Diduga Penimbun BBM Ditangkap, Warganet Soroti Keterlibatan Oknum Petugas SPBU

author
Henderi
Dipublikasikan: September 10, 2026 ⏱️ 5 menit baca

Diduga Penimbun BBM Ditangkap, Warganet Soroti Keterlibatan Oknum Petugas SPBU


Belitung, gerubok.com- Pemberitaan mengenai penangkapan seorang pria yang diduga menjadi penimbun bahan bakar minyak (BBM) bersubsidi pada Selasa (9/9/2026) memicu respons luas dari masyarakat. 

Warganet ramai menanggapi kabar tersebut di platform media sosial Facebook dengan mendesak aparat penegak hukum (APH) tidak hanya menindak pengambil BBM berulang (pengerit), tetapi juga mengusut dugaan keterlibatan oknum petugas SPBU.

Pantauan di kolom komentar unggahan media ini menunjukkan banyaknya desakan agar pengawasan di area SPBU ditingkatkan secara menyeluruh. 

Akun Pusara Cinta, misalnya, menyampaikan agar penertiban dilakukan secara adil tanpa tebang pilih.

"Jgn gak pengerit di tangkap karyawan spbu juak hrs di ganti yg gik normal mate nye biar tau mane yg ngisik bbm bolak balik idup serakah dak kn berkah," tulisnya dalam kolom komentar.

Pernyataan tersebut senada dengan tanggapan akun Priandiadi yang menilai adanya potensi kerja sama antara oknum petugas di lapangan dengan para pengerit yang mengisi BBM berulang kali.

"it br nmee cengli, klx ptugas spbu ndx main mate dgn pengerit ndx mungkin pengerit berulang masuk," balas akun tersebut.

Selain dugaan keterlibatan oknum, keluhan terkait antrean kendaraan yang mengular hingga mengganggu arus lalu lintas di sekitar SPBU juga banyak disuarakan.

Akun Pak To mengeluhkan kondisi jalan yang kerap padat akibat antrean kendaraan pengerit.

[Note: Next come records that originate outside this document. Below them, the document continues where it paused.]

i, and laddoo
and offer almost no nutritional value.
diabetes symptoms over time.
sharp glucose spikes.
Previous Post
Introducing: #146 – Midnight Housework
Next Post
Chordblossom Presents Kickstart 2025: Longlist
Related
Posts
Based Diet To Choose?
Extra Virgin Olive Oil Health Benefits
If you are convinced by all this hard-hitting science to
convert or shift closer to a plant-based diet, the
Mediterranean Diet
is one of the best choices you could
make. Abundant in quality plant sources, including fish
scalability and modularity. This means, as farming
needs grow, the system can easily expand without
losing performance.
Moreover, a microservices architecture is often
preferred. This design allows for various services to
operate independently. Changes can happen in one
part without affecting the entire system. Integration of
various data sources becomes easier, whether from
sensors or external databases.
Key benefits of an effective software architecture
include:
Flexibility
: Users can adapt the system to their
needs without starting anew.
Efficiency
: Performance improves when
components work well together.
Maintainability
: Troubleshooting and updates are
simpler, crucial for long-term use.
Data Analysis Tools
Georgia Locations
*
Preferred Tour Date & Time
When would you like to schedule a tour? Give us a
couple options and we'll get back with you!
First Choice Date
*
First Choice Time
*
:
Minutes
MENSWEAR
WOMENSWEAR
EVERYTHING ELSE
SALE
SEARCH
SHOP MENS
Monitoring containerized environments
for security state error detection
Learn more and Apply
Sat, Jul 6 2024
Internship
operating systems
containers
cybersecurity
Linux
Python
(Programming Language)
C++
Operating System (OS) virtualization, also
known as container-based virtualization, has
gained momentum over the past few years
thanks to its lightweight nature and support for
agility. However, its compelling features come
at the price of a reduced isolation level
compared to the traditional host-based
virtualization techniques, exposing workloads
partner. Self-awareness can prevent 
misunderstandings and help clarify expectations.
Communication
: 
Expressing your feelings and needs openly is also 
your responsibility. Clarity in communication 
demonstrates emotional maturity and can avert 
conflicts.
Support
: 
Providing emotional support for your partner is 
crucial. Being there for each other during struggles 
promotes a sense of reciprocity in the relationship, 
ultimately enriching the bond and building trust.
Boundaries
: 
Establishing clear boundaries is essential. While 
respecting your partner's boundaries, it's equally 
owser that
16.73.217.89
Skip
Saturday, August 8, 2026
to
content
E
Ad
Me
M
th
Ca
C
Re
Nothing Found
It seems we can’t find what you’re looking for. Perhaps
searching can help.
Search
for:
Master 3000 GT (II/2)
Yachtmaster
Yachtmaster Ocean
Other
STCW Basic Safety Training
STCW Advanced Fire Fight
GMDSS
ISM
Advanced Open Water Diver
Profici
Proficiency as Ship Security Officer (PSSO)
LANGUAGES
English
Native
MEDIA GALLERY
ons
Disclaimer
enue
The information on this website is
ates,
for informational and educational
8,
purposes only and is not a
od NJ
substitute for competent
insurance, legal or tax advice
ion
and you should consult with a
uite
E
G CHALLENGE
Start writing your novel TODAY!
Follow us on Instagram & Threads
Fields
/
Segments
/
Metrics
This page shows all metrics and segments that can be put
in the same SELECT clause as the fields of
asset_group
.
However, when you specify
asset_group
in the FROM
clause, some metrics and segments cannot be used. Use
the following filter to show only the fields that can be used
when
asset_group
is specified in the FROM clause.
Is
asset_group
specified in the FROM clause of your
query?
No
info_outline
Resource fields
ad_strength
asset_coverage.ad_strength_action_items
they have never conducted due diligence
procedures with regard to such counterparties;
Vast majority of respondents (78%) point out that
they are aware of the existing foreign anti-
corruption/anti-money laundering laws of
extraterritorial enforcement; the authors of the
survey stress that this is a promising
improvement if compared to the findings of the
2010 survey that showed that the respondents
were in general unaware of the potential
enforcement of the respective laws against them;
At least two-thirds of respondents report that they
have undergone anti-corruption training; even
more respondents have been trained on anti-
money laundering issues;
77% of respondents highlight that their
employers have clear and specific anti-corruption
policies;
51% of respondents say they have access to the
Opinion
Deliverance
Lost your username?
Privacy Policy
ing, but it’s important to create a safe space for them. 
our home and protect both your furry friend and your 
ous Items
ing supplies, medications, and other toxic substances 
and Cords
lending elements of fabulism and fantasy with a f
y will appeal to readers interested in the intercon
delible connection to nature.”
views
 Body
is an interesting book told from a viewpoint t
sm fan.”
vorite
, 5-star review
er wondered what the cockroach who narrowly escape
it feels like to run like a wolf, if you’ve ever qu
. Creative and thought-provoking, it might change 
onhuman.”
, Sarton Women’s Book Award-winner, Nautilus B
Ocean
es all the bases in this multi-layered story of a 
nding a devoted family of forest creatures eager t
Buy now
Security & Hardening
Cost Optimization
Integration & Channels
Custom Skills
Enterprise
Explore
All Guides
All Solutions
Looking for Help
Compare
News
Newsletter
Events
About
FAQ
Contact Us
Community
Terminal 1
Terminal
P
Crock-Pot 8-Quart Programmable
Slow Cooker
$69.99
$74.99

"Dak bulak, jalan JK susa nak lewat, dari Ujong ke Ujong dak Ade Mubel nak lain e Mubel itu2 tiap Ari, ganti petus e, mate die la butak," tulisnya.

Keluhan serupa disampaikan akun Juanda Hudda yang menyoroti dampak antrean panjang terhadap kelangkaan dan tingginya harga BBM eceran di tingkat konsumen.

"La gile la be bulan bulan antrian tetap panjang d setiap SPBU, nak liwat pun paya. harga eceran pun rate rate 13 ribu. Dak ad k solusi e dari pemerintah ne. Bangat amat susah ngurus e," sebutnya.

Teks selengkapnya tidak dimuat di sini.